With its branch office in picturesque Gordon’s Bay, production printing vendor Riso Africa saw an ideal opportunity to sponsor the local Riso Gaul Regatta which took place in Gordon’s Bay over the weekend of 5-7 September.
‘The event is a proven winner with clients and their families, resulting in an unusual day out in which many enjoy their first taste of the joy of sailing,’ said Riso marketing manager Sonia Anderson.
‘South Africans are always keen to try a little something different and with a sailing regatta, they definitely get that,’ said Anderson. ‘This marks the second year we’ve come on board as the naming sponsor of the Gaul Regatta, after a very successful event in 2013.’

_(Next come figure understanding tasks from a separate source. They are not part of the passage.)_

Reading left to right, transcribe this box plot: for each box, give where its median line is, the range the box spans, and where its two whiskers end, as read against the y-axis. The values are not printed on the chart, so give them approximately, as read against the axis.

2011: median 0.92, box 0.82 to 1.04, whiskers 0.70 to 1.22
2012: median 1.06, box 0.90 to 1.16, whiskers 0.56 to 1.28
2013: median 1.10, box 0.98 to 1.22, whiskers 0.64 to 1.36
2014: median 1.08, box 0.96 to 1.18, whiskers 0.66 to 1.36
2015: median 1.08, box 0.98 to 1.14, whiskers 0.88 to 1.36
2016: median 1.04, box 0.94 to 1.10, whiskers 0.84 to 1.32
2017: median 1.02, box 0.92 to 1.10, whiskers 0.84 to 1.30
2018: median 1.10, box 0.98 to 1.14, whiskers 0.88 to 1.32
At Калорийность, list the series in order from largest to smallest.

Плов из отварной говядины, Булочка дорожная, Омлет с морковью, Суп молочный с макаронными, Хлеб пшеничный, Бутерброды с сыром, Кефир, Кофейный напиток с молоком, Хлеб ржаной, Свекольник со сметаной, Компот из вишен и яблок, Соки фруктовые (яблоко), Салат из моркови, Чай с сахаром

The Regatta offered Riso’s guests the ability to get out on a sailing vessel to view the action up close; those who lacked sea legs had the option of enjoying the racing from the comfort of the Gordon’s Bay Yacht Club. ‘Many of our clients were very pleasantly surprised at just how remarkable it is to be on the water on a sailing vessel for the first time, along with their wives and children,’ said Anderson. ‘Being on a yacht also provides perspective on just how physically demanding sailing is.’
Riso Africa offers production printing solutions which have some unique differentiators – which also have something in common with sailing, continues Anderson. ‘Our devices use inkjet technology where most others are laser-based. That’s a fundamental advantage because Riso printing solutions use far less energy than any competing products.’

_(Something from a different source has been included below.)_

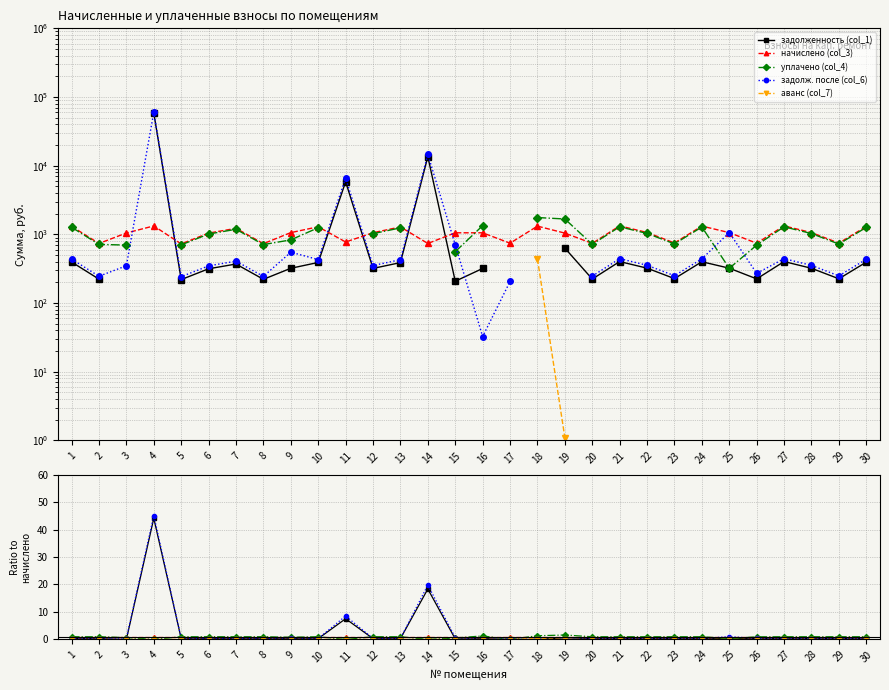

At 2, list the series in order from largest to smallest.

начислено (col_3), уплачено (col_4), задолж. после (col_6), задолженность (col_1), аванс (col_7)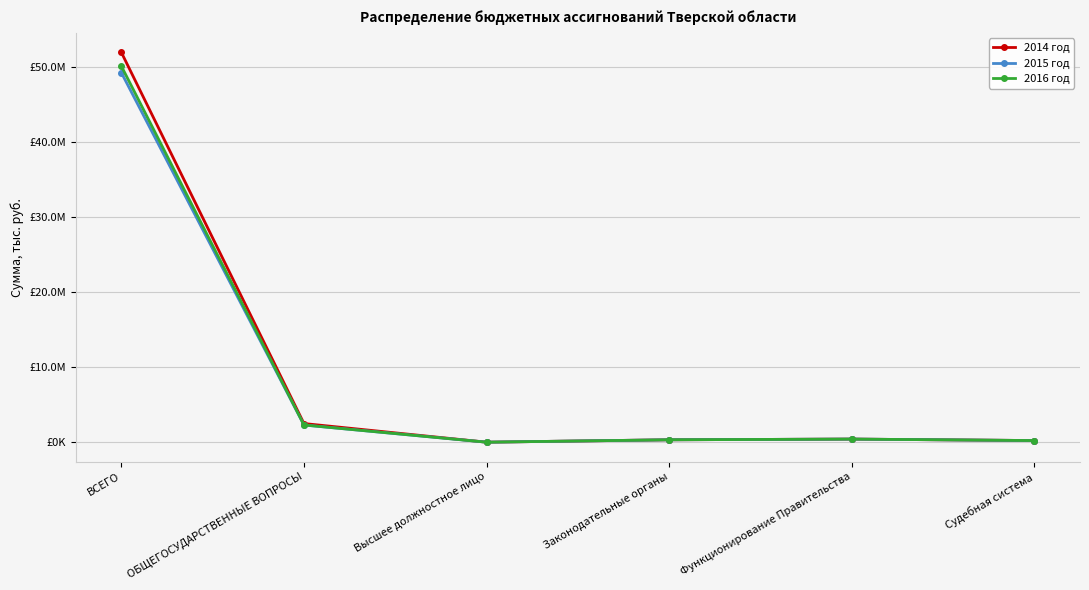

What is the maximum value for 2014 год?

51929200.5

In light of South Africa’s energy challenges, this is significant as the cost of producing books, posters, manuals and other high-volume products is considerably reduced. It is also not necessary to get expensive (and increasingly difficult to source) three-phase electricity to power a Riso printer.
What’s that got to do with sailing? ‘Just like sailing yachts are efficient and have a very low impact on the environment, Riso printers consume up to 50% less energy than laser devices. Our printers also take up far less space and don’t generate the sort of heat which requires specialised air conditioning- and that adds up to helping companies keep costs under control in competitive environments,’ said Anderson.
Just as the advent of motorised boats hasn’t meant the end of wind-powered vessels, the continued advancement of the internet and digital technology doesn’t mean the end of printed material. ‘There is an evolution underway, but there remains very strong demand for printed products, whether for educational, advertising, leisure or other markets,’ said Anderson.
A Riso printer produced a souvenir book of photos on demand for guests, sailors and enthusiasts.